— Begin Records to use —
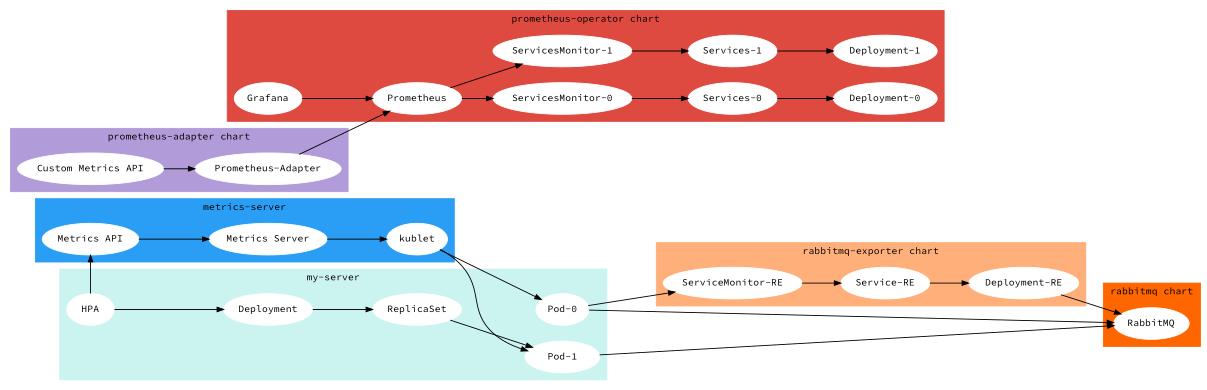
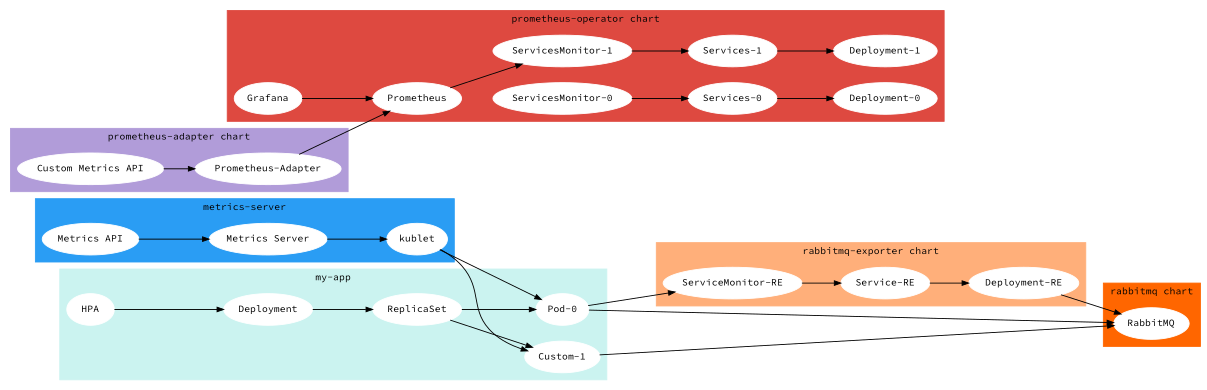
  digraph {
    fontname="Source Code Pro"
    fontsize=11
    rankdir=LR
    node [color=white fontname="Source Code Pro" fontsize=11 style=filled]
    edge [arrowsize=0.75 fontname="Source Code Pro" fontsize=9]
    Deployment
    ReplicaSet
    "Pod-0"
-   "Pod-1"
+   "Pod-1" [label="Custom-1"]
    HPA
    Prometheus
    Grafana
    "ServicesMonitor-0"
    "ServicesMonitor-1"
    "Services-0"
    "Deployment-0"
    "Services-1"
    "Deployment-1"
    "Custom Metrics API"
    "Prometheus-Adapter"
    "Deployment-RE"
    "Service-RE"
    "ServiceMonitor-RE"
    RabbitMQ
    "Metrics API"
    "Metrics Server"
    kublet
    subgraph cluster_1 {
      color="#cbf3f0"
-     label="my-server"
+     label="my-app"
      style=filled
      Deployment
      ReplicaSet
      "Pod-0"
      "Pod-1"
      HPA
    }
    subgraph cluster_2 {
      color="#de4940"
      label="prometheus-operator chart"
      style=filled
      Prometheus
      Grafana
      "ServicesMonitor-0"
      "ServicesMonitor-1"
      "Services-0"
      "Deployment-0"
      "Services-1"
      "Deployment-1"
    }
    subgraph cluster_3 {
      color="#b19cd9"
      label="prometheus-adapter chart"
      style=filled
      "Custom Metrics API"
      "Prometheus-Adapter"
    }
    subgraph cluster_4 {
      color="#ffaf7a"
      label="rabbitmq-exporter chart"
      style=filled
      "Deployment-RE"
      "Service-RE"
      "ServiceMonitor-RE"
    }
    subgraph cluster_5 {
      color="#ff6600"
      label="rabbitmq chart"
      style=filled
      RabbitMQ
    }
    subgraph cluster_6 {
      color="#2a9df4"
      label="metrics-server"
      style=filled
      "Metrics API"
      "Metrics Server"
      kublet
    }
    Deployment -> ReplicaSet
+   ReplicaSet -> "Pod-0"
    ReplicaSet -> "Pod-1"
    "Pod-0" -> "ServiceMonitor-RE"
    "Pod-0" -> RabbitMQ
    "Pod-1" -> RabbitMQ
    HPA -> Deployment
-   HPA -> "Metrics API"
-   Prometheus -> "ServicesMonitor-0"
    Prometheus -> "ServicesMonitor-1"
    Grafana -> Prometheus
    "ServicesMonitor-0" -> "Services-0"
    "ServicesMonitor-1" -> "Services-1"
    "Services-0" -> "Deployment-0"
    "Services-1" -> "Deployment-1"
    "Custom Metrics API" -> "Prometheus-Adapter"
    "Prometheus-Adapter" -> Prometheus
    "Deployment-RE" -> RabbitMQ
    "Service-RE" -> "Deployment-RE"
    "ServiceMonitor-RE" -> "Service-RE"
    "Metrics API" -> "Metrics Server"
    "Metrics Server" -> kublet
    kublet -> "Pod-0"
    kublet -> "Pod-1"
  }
— End Records to use —
* Given request
Please copy out every line in the items above that contains the string "Code".

* Expected output
    fontname="Source Code Pro"
    node [color=white fontname="Source Code Pro" fontsize=11 style=filled]
    edge [arrowsize=0.75 fontname="Source Code Pro" fontsize=9]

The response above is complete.